How many lines of these records hold the string "scroll"? Reply with the number alone.
[Provided data — start]
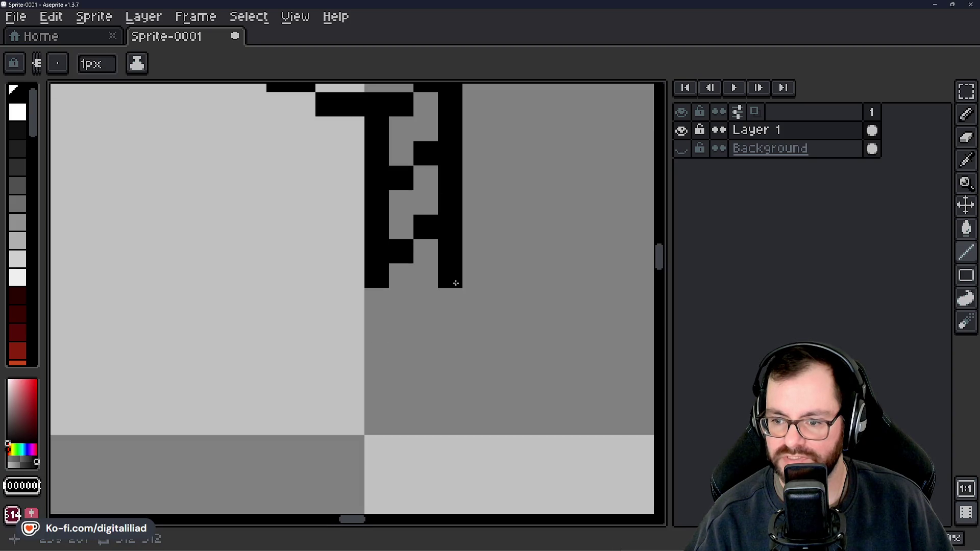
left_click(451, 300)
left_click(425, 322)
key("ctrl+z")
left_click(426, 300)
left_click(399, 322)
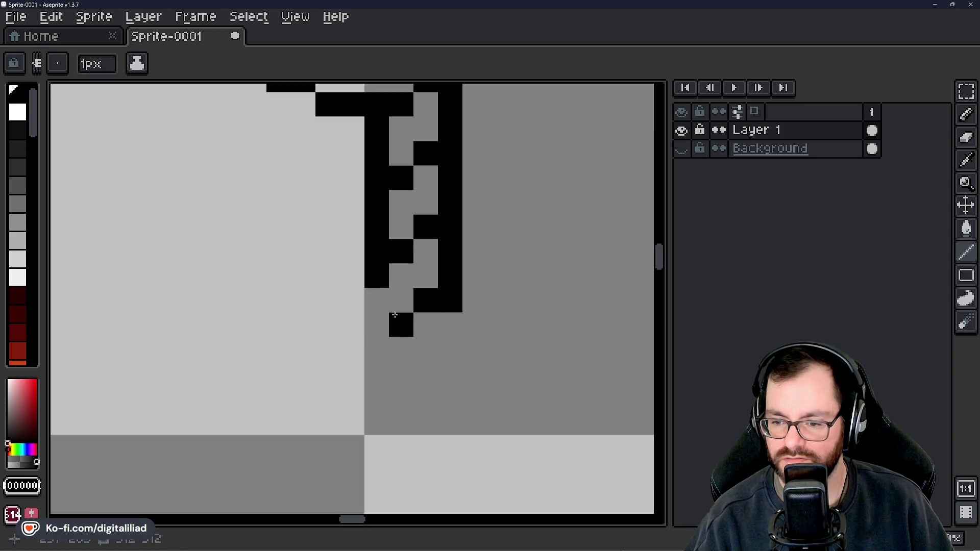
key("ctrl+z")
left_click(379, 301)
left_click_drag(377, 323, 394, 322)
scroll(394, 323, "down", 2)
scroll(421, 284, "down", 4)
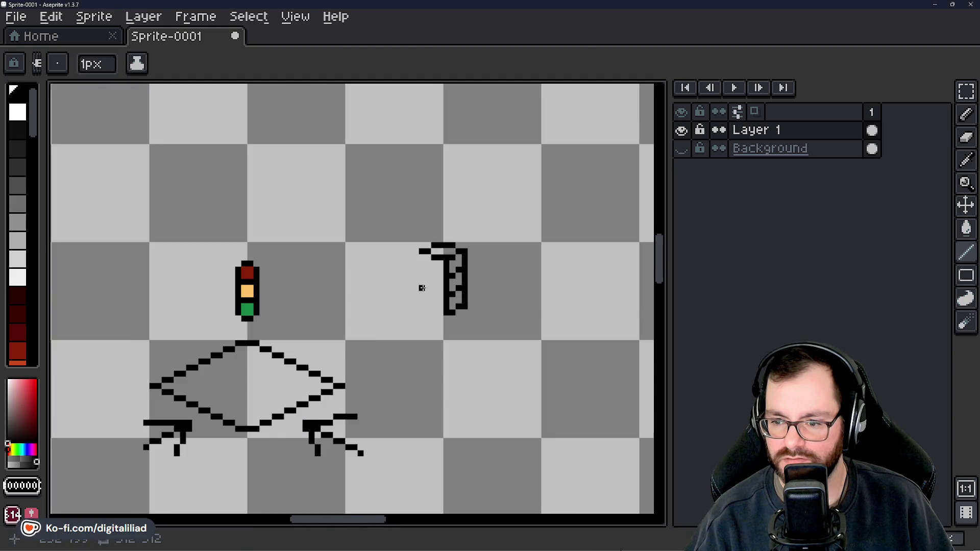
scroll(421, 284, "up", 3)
[Provided data — finish]
◆ **Finished task**
3